TEXT SHOWN:

· · · ·

Tuesday, February 16, 2010

Lent 2010

Today is Ash Wednesday, the beginning of Lent in the liturgical calendar. On this day we head to church to receive ashes on our foreheads that remind us of our need for repentence, we fast and we abstain from meet. It is the beginning of a 40 day journey into prayer, penance and almsgiving. It is a walk through the desert, a time to empty ourselves so we can be truly filled by Him on Easter Sunday.

It is customary for Catholics to "give something up" during Lent as a sacrifice and a reminder of the great sacrifice that Jesus made for us. I've done this as long as I can remember. Some years I have been more intentional in my sacrifices than in others and those years have definitely brought the most spiritual growth and joy at Easter.

This years' sacrifice has been mulling around in my head for some time. Maybe even for many years. You see, if you know me very well, you know that I have a difficult time understanding why I was born into a life of affluence while others were born into poverty. Why I am fortunate to have a husband who can provide for all of our family's needs and most of our wants and other mothers must watch their children cry tears of hunger? Why do I live in 3600 square feet filled with love and laughter and others have no home and even worse, no love?

I have prayed about these questions of social justice for years. And I still don't know what God would have me do. We do the obvious, we give to charity, we volunteer, we have welcomed the poor into our home on occasion, but the truth is it just doesn't feel like enough.

John and I have discussed that if we truly believe the Gospel of Jesus Christ it means our life must look different from the rest of the world. And in some ways it does. We homeschool, we don't allow cable TV or satellite in our home, we try to open our door to those in need and we do our best to live the liturgical year. But the thing is, from the outside looking in, I would say our life looks pretty comfortable.

We have prayed for years wondering if God is calling us to do something big for him. Maybe adopt a child out of poverty, maybe go into the mission field? But the answer has always been, "no". We feel certain that God is calling us to tend to our apostolate right here, in our home, in Flagstaff. And we are learning to live the wise words of Mother Teresa, "You can do no great things, only small things with great love."

And then one day I stumbled on the following words from Tonia, at A Study in Brown. She writes,

"I have four children. When they woke up this morning, I kissed them and made them a good healthy breakfast. 30,000 other children died.

Americans spend 110 billion dollars a year on fast food.
39 billion dollars a year on their pets.
We are carrying over two trillion dollars in credit card and auto debt.

The disparity haunts me. How does a Christ follower reconcile the needs of the world with the realities of everyday life in an affluent nation? I just don't know. But we are going to spend a month trying to find out."

· · · ·

INFORMATION PROVIDED:
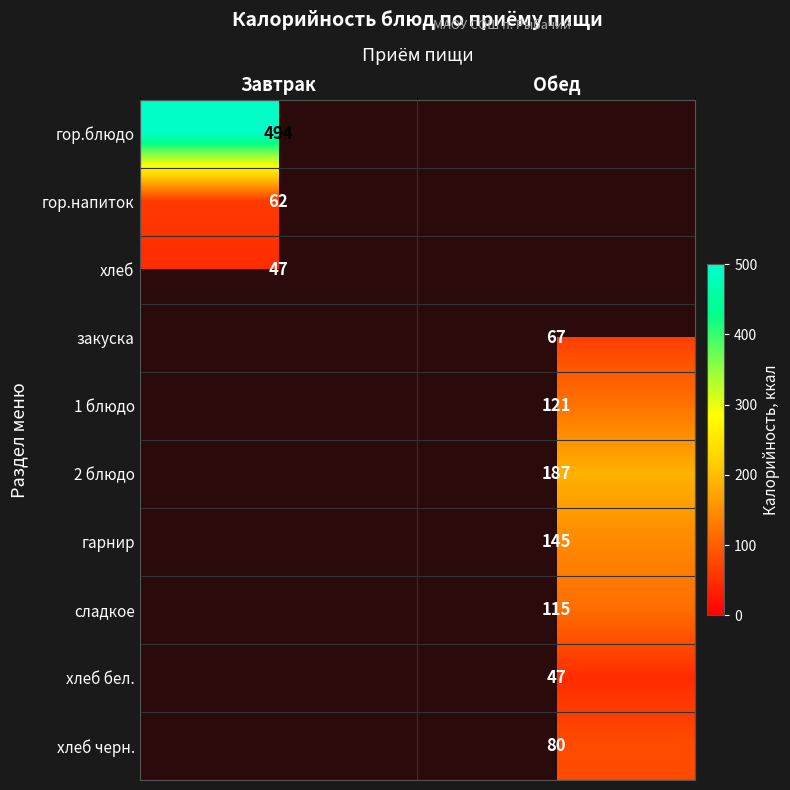

True or false: хлеб черн. has a value of 56 at Обед.

False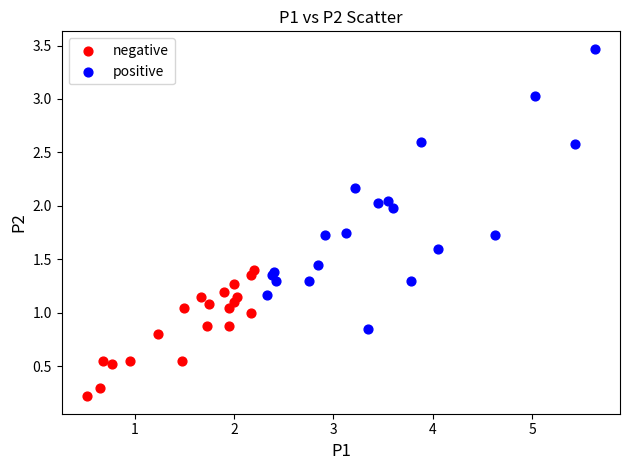

What are all the series names shown in the legend?

negative, positive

· · · ·

WORK INSTRUCTION 1: Translate the following sentence from the Lent post into Spanish: "I have prayed about these questions of social justice for years."
WORK INSTRUCTION 2: Quote the Lent post from "Today is Ash" down to "joy at Easter.".
WORK INSTRUCTION 3: Write the next part of the blog post about Lent 2010, picking up after its final sentence.

YOUR RESPONSE 1: He orado sobre estas cuestiones de justicia social durante años.

YOUR RESPONSE 2:
Today is Ash Wednesday, the beginning of Lent in the liturgical calendar. On this day we head to church to receive ashes on our foreheads that remind us of our need for repentence, we fast and we abstain from meet. It is the beginning of a 40 day journey into prayer, penance and almsgiving. It is a walk through the desert, a time to empty ourselves so we can be truly filled by Him on Easter Sunday.

It is customary for Catholics to "give something up" during Lent as a sacrifice and a reminder of the great sacrifice that Jesus made for us. I've done this as long as I can remember. Some years I have been more intentional in my sacrifices than in others and those years have definitely brought the most spiritual growth and joy at Easter.

YOUR RESPONSE 3:
Her words stopped me in my tracks. I felt like I had said the very same thing time and time again. But what really got my attention was her plan. It is called Thirty Days of Nothing. Thirty days where you buy absolutely nothing that is not necessary to sustain life. Thirty days to detach ourselves from the habits of consumerism and materialism. Thirty days to empty ourselves so that He may fill us. This means no buying clothes, or books or toys. No eating out. No wine, no Diet Pepsi.
John and I decided that Lent would be a good time to give this plan a try. We are going to adapt Tonia's idea and extend it for the six weeks of Lent. So for our family it will be Forty Days of Nothing. We will keep track of the money we save and we will give it to the hungry. We will fast on Fridays (just John and I) so that we can truly understand the sufferings of the poor. And most importantly we will pray. We will pray that God will show us how we can use our lives to heal the sufferings in this world. We hope to learn the difference between a "need" and a "want" and discover where we can permanently cut back, so that we can permanently give more. I highly encourage you to take a look at Tonia's journal of her family's experience with Thirty Days of Nothing at http://thirtydaysofnothing.blogspot.com/
I am committing to keeping our blog updated with our experiences, in no small part, because I am sure I will need to be held accountable! And in the spirit of full disclosure we have a couple of prior commitments that require we spend money during the next six weeks. Sam is having an MRI and seeing his neurosurgeon in Phoenix and I am speaking at a fundraiser for Angioma Alliance which will require money for travel etc. But with these two exceptions we are going to try to find out how, as Ghandi said, we can "live simply, so that others may simply live."
We'll keep you posted.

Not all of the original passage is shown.